Everything from the line that holds "mendistribusikan Sarana penggalangan (Sargal)" to the end of the entries below should be printed again, word for word, and nothing more.

** Opening EXTRACTED INFORMATION block **

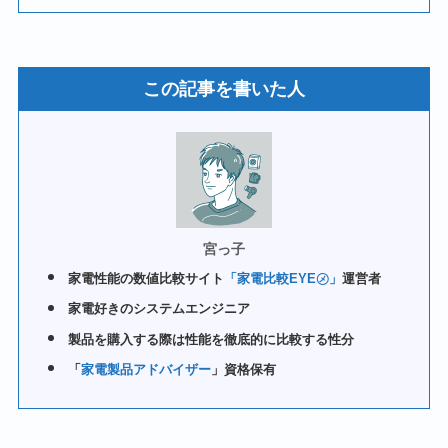
この記事を書いた人
宮っ子
家電性能の数値比較サイト
「家電比較EYE㋱」
運営者
家電好きのシステムエンジニア
製品を購入する際は性能を徹底的に比較する性分
「
家電製品アドバイザー
」資格保有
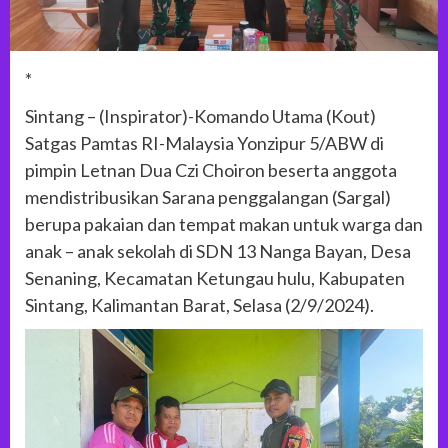
*
Sintang – (Inspirator)-Komando Utama (Kout)
Satgas Pamtas RI-Malaysia Yonzipur 5/ABW di
pimpin Letnan Dua Czi Choiron beserta anggota
mendistribusikan Sarana penggalangan (Sargal)
berupa pakaian dan tempat makan untuk warga dan
anak – anak sekolah di SDN 13 Nanga Bayan, Desa
Senaning, Kecamatan Ketungau hulu, Kabupaten
Sintang, Kalimantan Barat, Selasa (2/9/2024).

** Closing EXTRACTED INFORMATION block **

* _RESULT OF THE TASK_
mendistribusikan Sarana penggalangan (Sargal)
berupa pakaian dan tempat makan untuk warga dan
anak – anak sekolah di SDN 13 Nanga Bayan, Desa
Senaning, Kecamatan Ketungau hulu, Kabupaten
Sintang, Kalimantan Barat, Selasa (2/9/2024).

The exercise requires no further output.